In East Africa, the preliminary examination consists of one paper only: English language: it is taken 15 months before the hopeful candidates intend to sit their SC exam. If this preliminary were taken in Mauritius too, it would have a twofold beneficial effect: many unsuitable candidates would be weeded out before they got near the School Certificate exam papers; and the standard of English language teaching would, willy-nilly, improve. What are Mr Kynaston Snell’s views?

*  *  *

GCE Advanced Level

Many Mauritians come to the UK every year with the intention of taking their General Certificate of Education at Advanced Level. They almost invariably come to London, find digs in or near Earls Court, enrol at a Polytechnic, and attempt to combine study with life in digs and looking after themselves. Often it doesn’t work out, and the student leaves the Polytechnic and gets a job, frequently in the Continental Telephone Exchange or a hotel. He hardly ever mixes with anyone but more Mauritians. And the way of life into which he drifts isn’t the most creditable one.
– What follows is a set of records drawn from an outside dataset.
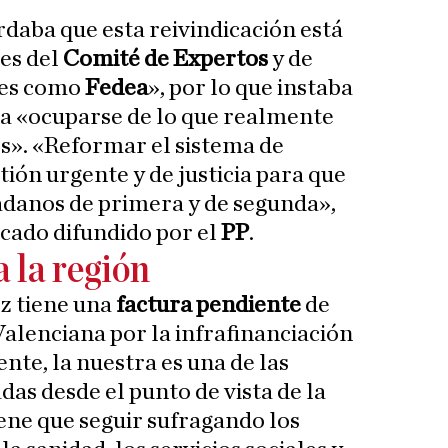
daba que esta reivindicación está
es del
Comité de Expertos
y de
tes como
Fedea
», por lo que instaba
 a «ocuparse de lo que realmente
s». «Reformar el sistema de
tión urgente y de justicia para que
adanos de primera y de segunda»,
cado difundido por el
PP
.
 la región
z tiene una
factura pendiente
de
alenciana por la infrafinanciación
te, la nuestra es una de las
as desde el punto de vista de la
iene que seguir sufragando los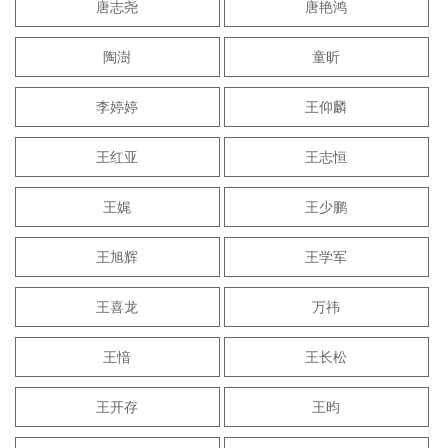
唐志尧
唐艳鸿
陶澍
童昕
李婷婷
王仰麟
王红亚
王志恒
王娓
王少鹏
王旭辉
王学军
王喜龙
万祎
王愔
王长松
王开存
王昀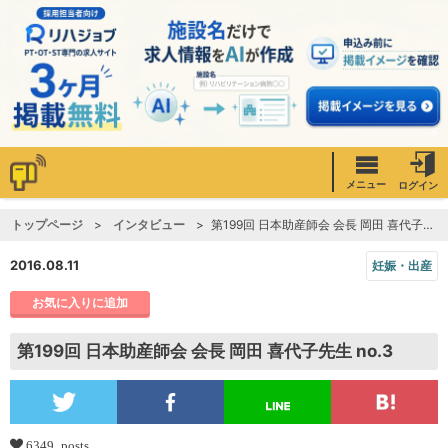
メニュー
ログイン
トップページ
インタビュー
第199回 日本助産師会 会長 岡田 喜代子先生 no.3
2016.08.11
妊娠・出産
お気に入りに追加
第199回 日本助産師会 会長 岡田 喜代子先生 no.3
6349 posts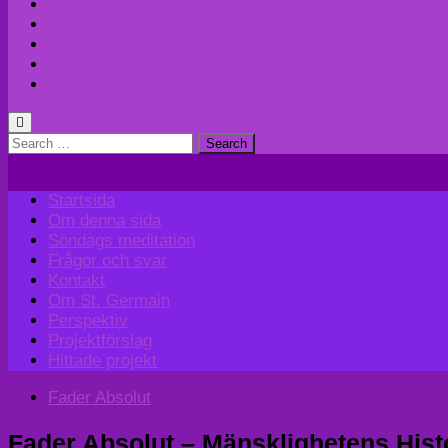
Kontakt
Om St. Germain
Perspektiv
Projektförslag
Hittade projekt
Search
for:
Startsida
Om denna sida
Söndags meditation
Frågor och svar
Kontakt
Om St. Germain
Perspektiv
Projektförslag
Hittade projekt
Fader Absolut
Fader Absolut – Mänsklighetens Histo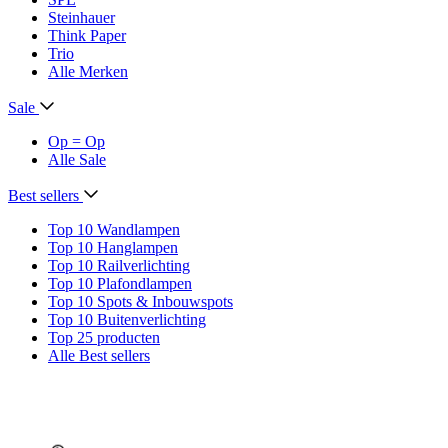
Steinhauer
Think Paper
Trio
Alle Merken
Sale
Op = Op
Alle Sale
Best sellers
Top 10 Wandlampen
Top 10 Hanglampen
Top 10 Railverlichting
Top 10 Plafondlampen
Top 10 Spots & Inbouwspots
Top 10 Buitenverlichting
Top 25 producten
Alle Best sellers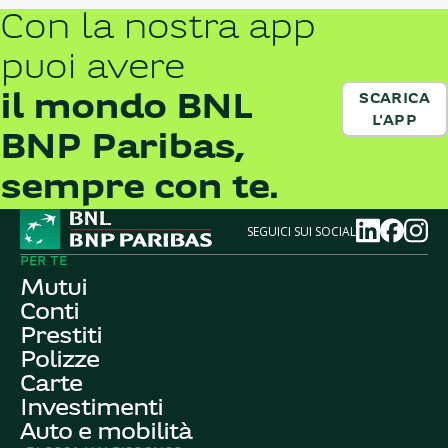
Con la nostra app
puoi avere
il mondo BNL
SCARICA
L'APP
BNP Paribas,
sempre con te.
SEGUICI SUI SOCIAL
PER TE
Mutui
Conti
Prestiti
Polizze
Carte
Investimenti
Auto e mobilità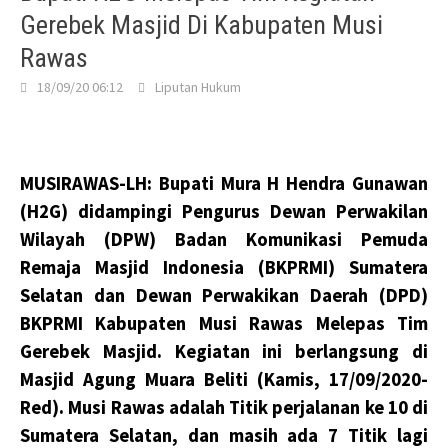
Gerebek Masjid Di Kabupaten Musi
Rawas
18/09/20 06:12
Liputan Hukum
MUSIRAWAS-LH: Bupati Mura H Hendra Gunawan
(H2G) didampingi Pengurus Dewan Perwakilan
Wilayah (DPW) Badan Komunikasi Pemuda
Remaja Masjid Indonesia (BKPRMI) Sumatera
Selatan dan Dewan Perwakikan Daerah (DPD)
BKPRMI Kabupaten Musi Rawas Melepas Tim
Gerebek Masjid. Kegiatan ini berlangsung di
Masjid Agung Muara Beliti (Kamis, 17/09/2020-
Red). Musi Rawas adalah Titik perjalanan ke 10 di
Sumatera Selatan, dan masih ada 7 Titik lagi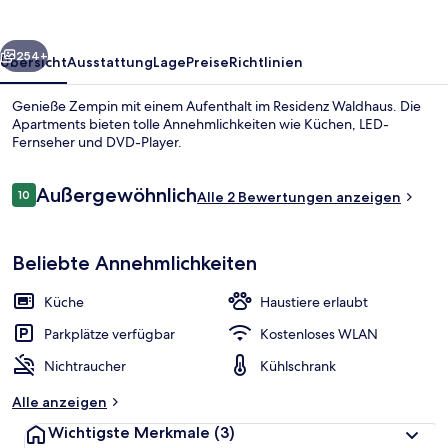
rück
Weiter
254+
Übersicht
Ausstattung
Lage
Preise
Richtlinien
Genieße Zempin mit einem Aufenthalt im Residenz Waldhaus. Die
Apartments bieten tolle Annehmlichkeiten wie Küchen, LED-
Fernseher und DVD-Player.
Bewertungen
Außergewöhnlich
10
Alle 2 Bewertungen anzeigen
10 von 10.
Beliebte Annehmlichkeiten
Apartment, Balkon (Ostseeglueck) | 
Küche
Haustiere erlaubt
Parkplätze verfügbar
Kostenloses WLAN
Nichtraucher
Kühlschrank
Alle anzeigen
Wichtigste Merkmale
(3)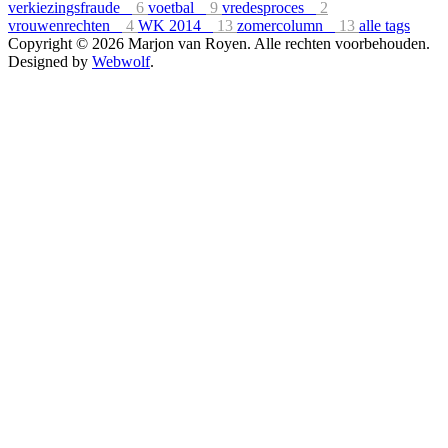
verkiezingsfraude
6
voetbal
9
vredesproces
2
vrouwenrechten
4
WK 2014
13
zomercolumn
13
alle tags
Copyright © 2026 Marjon van Royen. Alle rechten voorbehouden.
Designed by
Webwolf
.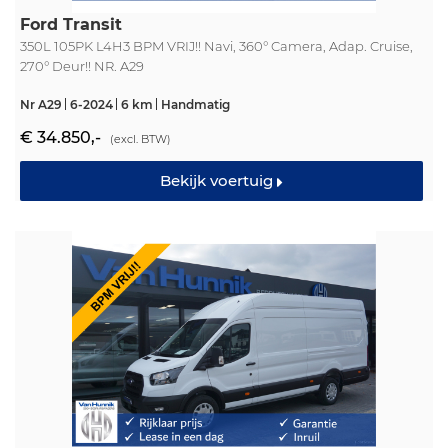
Ford Transit
350L 105PK L4H3 BPM VRIJ!! Navi, 360° Camera, Adap. Cruise,
270° Deur!! NR. A29
Nr A29
6-2024
6 km
Handmatig
€ 34.850,-
(excl. BTW)
Bekijk voertuig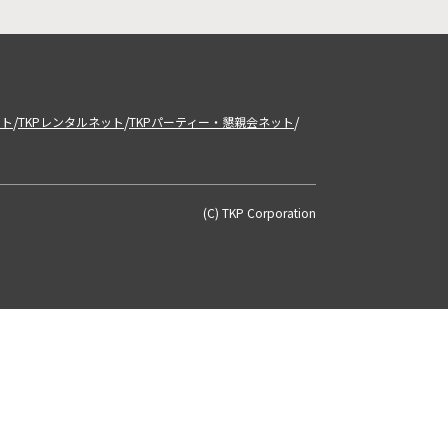
/
/
/
ット
TKPレンタルネット
TKPパーティー・懇親会ネット
(C) TKP Corporation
Or perhaps he drifts away from studying because after a few months his usual allowance from home doesn’t arrive and he has to take a job in order to have money to live. Or perhaps, not realising the cost of life in London, his parents or family in Mauritius don’t send a big enough monthly allowance, so that he has to work to eke out his remittances.

If young Mauritius must come to the UK to study for their Advanced Level GCE — and I do not think that in every case it is necessary — they would be doing themselves a service by not insisting on studying in London, and by entering a residential college to study. There are plenty of these in all parts of England and Wales where advanced level courses can be studied; some in London, others outside. In London there are Stafford House, Kensington, the London Academy in Westminster, Duff-Miller & Co Ltd in Earls Court; all are residential.

Outside London, there are suitable establishments in Manchester, Birmingham Sevenoaks, Tunbridge Wells, Swansea and Penmaenmawr, to name but six. And nearly all of these cater especially for non-English students from all over the world. Fathers who are considering sending their sons to England to study would do well to write first of all to a residential establishment, for it would be far more satisfactory than study in digs after days at a Polytechnic. And no more expensive. I would suggest that interested persons write (mentioning my name) to J & J Paton Ltd., 143 Cannon Street, London EC 4 for full particulars of suitable residential colleges for their sons who are coming to England for advanced level study.